It really didn’t matter what pros threw at Table Rock. The fish were probably going to eat it.
Yet, despite a banner practice, things certainly got tougher throughout the Costa FLW Series Central Division event, which was presented by Power-Pole. Thus, pros needed to continually adapt to the conditions with their offerings.
Here’s a look at the lures that helped the top 10 anglers.
1. Eric Olliverson spent every morning fishing for smallmouths offshore with a Keitech Swing Impact FAT 3.3 on a 6th Sense Divine Swimbait Jighead and a 6th Sense Crush Dogma 115 topwater bait in gizzard shad. Then he’d run shallow to flip up a kicker or two. On the final day, he figured out the bass would come out of the bushes to eat his topwater in the rainy conditions, allowing him to cover water and catch his winning weight. He threw the topwater on a 7-foot, 2-inch 6th Sense LUX rod with a Lew’s casting reel and 30-pound-test Vicious No-Fade Braid.
2. Dakota Ebare put a 7-foot, 6-inch Hammer Rods Elite Series flipping stick in his hands Thursday morning and never put it down for three days. His weapon on the end was a Strike King Rage Tail Rage Bug or Strike King Rage Tail Menace Grub (when he ran out of Rage Bugs) in Okeechobee craw behind a 1/2-ounce weight on 18-pound-test Sunline fluorocarbon line.
3. Todd Castledine did a little sight-fishing, but he instead focused more on offshore smallmouths, targeting them with a Strike King Rage Swimmer in ghost shad or an oyster-colored Strike King Sexy Dawg.
4. Kyle Minke wished he hadn’t spent the first day fishing points with a Ned rig before chasing a few bedding fish, because once he scrapped that pattern on day two to run up the James River and flip laydowns, his weights improved dramatically. His prime flipping baits were a Bitter’s Bait Jitter Craw or Zoom Ultra-Vibe Speed Craw on a 3/0 VMC wide-gap hook and a 1/2-ounce WOO! Tungsten Weight.
5. A wacky-rigged Strike King KVD Perfect Plastic Ocho did plenty of work for Greg Bohannan up the White River, but his key trick was actually to rig the Ocho Texas style but weightless. He’d then skip it up into flooded brush and twitch and pop it out like a soft jerkbait to give the fish a different look. Bohannan also was ready with a Strike King Rage Tail Rage Bug.

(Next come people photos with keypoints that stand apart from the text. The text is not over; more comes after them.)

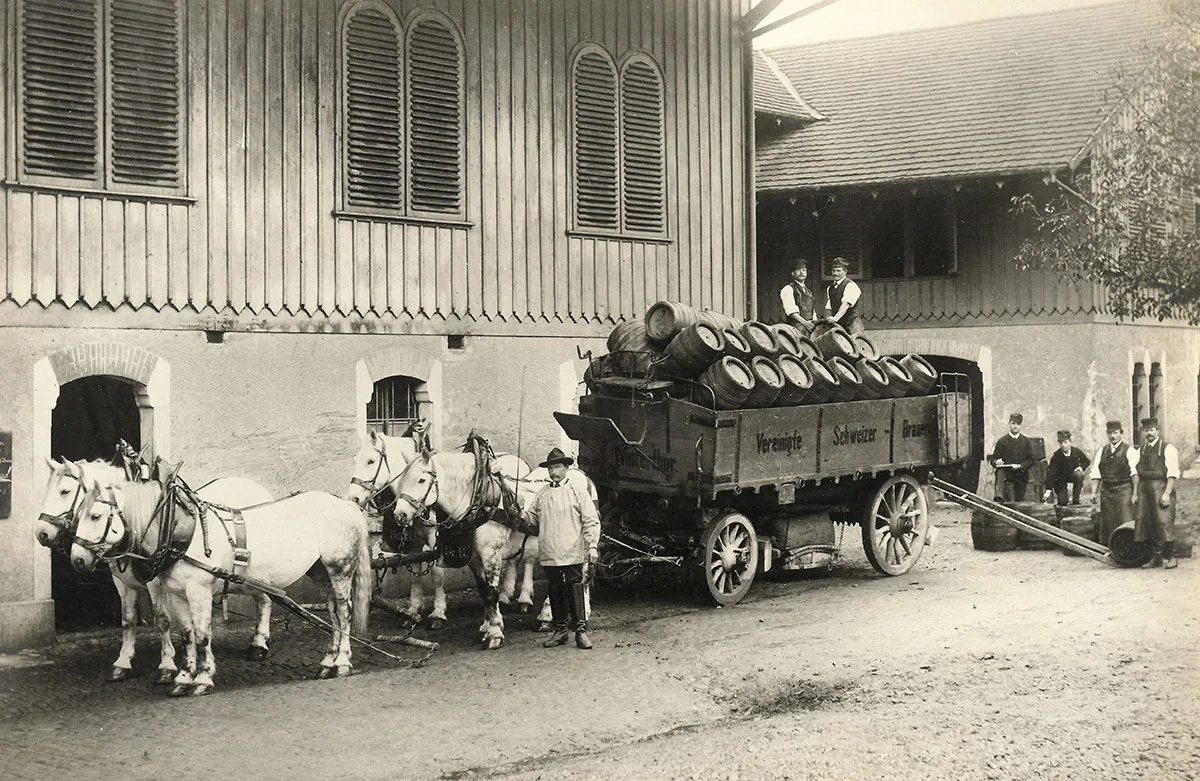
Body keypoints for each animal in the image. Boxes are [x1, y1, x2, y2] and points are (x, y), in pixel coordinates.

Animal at [34, 460, 277, 681]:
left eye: (65, 491)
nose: (42, 533)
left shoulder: (156, 583)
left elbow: (162, 620)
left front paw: (167, 665)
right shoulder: (123, 582)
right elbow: (128, 619)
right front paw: (123, 662)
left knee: (265, 599)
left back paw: (259, 644)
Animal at [69, 465, 369, 695]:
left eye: (95, 515)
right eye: (76, 515)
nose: (77, 560)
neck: (178, 530)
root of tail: (346, 504)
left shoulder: (198, 591)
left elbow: (202, 635)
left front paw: (202, 679)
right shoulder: (177, 594)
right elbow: (187, 635)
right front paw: (183, 678)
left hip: (340, 567)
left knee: (343, 612)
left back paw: (342, 662)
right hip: (321, 572)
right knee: (332, 612)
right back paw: (327, 662)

6. Three points within a couple hundred yards of one another were magic for Matt Wood. On day one, he targeted bass that he saw busting shad by throwing a Strike King Sexy Dawg. His catch included a 6-11 giant. Yet, changing weather conditions caused the baitfish in the area to change up their activity, and his bite changed itht hem. Wood had to adapt and toss a pro blue red pearl-colored Keitech Swing Impact FAT 3.3 swimbait.

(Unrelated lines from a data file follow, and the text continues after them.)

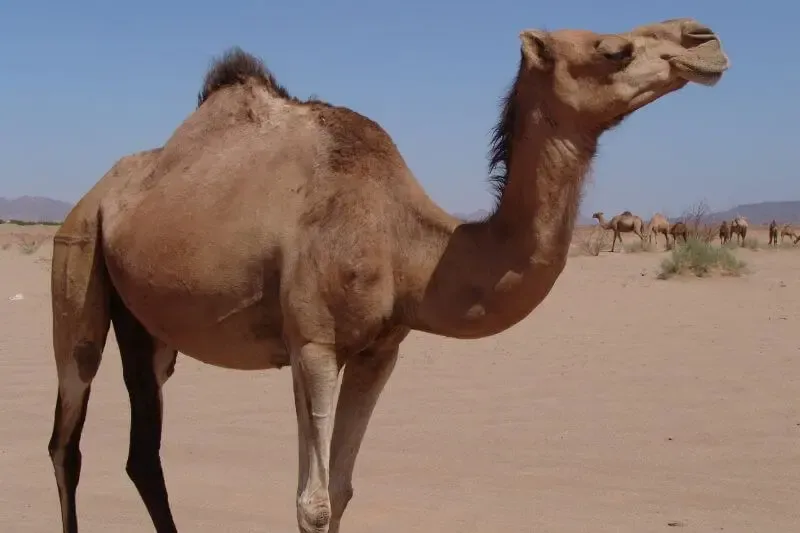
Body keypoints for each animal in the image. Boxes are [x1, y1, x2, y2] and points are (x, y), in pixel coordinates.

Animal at [47, 18, 729, 533]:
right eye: (614, 48)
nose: (706, 39)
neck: (408, 247)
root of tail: (96, 194)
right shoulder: (313, 342)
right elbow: (314, 503)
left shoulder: (381, 349)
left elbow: (344, 490)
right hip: (77, 258)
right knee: (67, 434)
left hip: (147, 326)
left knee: (142, 449)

7. For two days, Jake Morris looked like he had the winning pattern. He was making an hour-long run up the James River to three pockets in the McCord Bend area. There, he was coaxing bites out of flooded cover with a Reaction Innovations Swamp Donkey, which had him leading the first two days. Unfortunately, his water cleared up the final day, killing his pattern.

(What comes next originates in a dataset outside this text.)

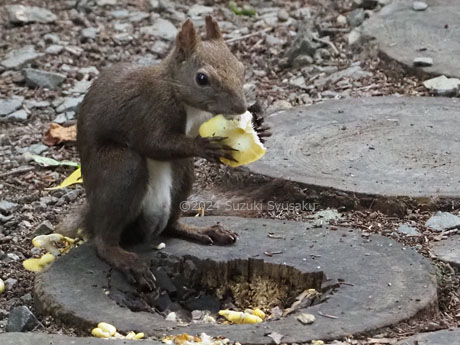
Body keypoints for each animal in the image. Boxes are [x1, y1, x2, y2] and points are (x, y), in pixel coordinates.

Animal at [76, 16, 272, 290]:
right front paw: (204, 146)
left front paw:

8. Be it sight-fishing or simply pulling out and blind-casting areas where he would’ve liked to sight-fish if the weather was better, Wesley Rogers did all his damage on Bass Pro Shops Tender Tubes in green pumpkin or white with the tail died chartreuse. He threw both on a 1/4-ounce Jewel Rattlin’ Tube Head.
9. It was all about finesse for Greg Mansfield. Fishing points and pockets, he used a Ned rig, shaky head and a green pumpkin Neko-rigged Yamamoto Senko with a 1/16-ounce weight and a 1/0 Owner Cover Shot Worm Hook. He also mixed in shad-colored Senkos, which he wacky-rigged with a weighted hook.
10. Once Jason Bonds committed to sight-fishing, he never gave it up. A big key for him was downsizing to a Strike King KVD Perfect Plastic Baby Rodent in green pumpkin and California 420. He also carried a swimbait.